WRITTEN PROBLEM 1:
Rewrite the notebook excerpt's code cell that begins "# The 2 bronze tables" as a brief bulleted list of what it does.
WRITTEN PROBLEM 2:
Name every module that the notebook excerpt imports from.
WRITTEN PROBLEM 3:
Translate this comment from the notebook excerpt into German: "Set a configuration variable for the last ingest time"

PAGE EXCERPT:
═══
In [0]:
from pyspark.sql.functions import *
from pyspark.sql.types import *
from pyspark.sql.window import Window
from delta.tables import DeltaTable

## Get Last Run time

In [0]:
# Set a configuration variable for the last ingest time
last_ingest_df = spark.sql("SELECT last_timestamp FROM control.ctl.control_dates WHERE stage_name = 'silver_transformation'")
last_ingest_time = last_ingest_df.collect()[0]['last_timestamp']
spark.conf.set("last_ingest_time", str(last_ingest_time))

## Reading Data

In [0]:
%sql
USE CATALOG bronze;

In [0]:
# The 2 bronze tables we want to clean/normalise
# Compare to configuration variable to only process newly received data
df_contacted = spark.read.table("customers.contacted")\
    .filter(col("ingest_timestamp") > spark.conf.get("last_ingest_time"))\
    .drop("_rescued_data")\
    .withColumn("ingest_timestamp", date_format(col("ingest_timestamp"), "yyyy-MM-dd HH:mm:ss"))
═══
Dataset entries:

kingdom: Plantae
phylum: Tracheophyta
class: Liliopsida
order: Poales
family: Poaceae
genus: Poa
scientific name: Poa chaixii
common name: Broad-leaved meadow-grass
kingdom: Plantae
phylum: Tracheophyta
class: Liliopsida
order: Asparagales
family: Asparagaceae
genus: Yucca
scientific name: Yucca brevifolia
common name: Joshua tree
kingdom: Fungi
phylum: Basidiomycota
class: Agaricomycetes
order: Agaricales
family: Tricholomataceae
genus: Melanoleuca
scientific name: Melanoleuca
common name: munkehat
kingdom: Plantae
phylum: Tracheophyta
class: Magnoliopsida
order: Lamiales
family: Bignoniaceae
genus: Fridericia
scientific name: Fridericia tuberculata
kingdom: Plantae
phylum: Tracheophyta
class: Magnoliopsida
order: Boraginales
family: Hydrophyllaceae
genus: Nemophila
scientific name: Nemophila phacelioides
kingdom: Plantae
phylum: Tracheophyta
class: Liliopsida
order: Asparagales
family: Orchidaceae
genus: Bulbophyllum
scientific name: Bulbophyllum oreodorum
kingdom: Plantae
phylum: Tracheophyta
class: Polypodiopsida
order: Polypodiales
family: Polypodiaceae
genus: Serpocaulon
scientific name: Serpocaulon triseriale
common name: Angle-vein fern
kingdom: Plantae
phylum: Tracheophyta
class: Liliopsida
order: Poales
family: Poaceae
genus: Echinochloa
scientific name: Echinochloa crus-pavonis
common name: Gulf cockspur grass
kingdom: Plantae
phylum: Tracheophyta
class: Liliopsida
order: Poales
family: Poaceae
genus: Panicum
═══
COMPLETE OUTPUT 1:
- Targets two bronze tables for cleaning/normalizing; this cell loads `customers.contacted` into `df_contacted`.
- Keeps only data whose `ingest_timestamp` is later than the `last_ingest_time` configuration value, so only newly received data is processed.
- Drops the `_rescued_data` column.
- Reformats `ingest_timestamp` as `yyyy-MM-dd HH:mm:ss`.

COMPLETE OUTPUT 2:
- pyspark.sql.functions
- pyspark.sql.types
- pyspark.sql.window
- delta.tables

COMPLETE OUTPUT 3:
Eine Konfigurationsvariable für den letzten Ingest-Zeitpunkt festlegen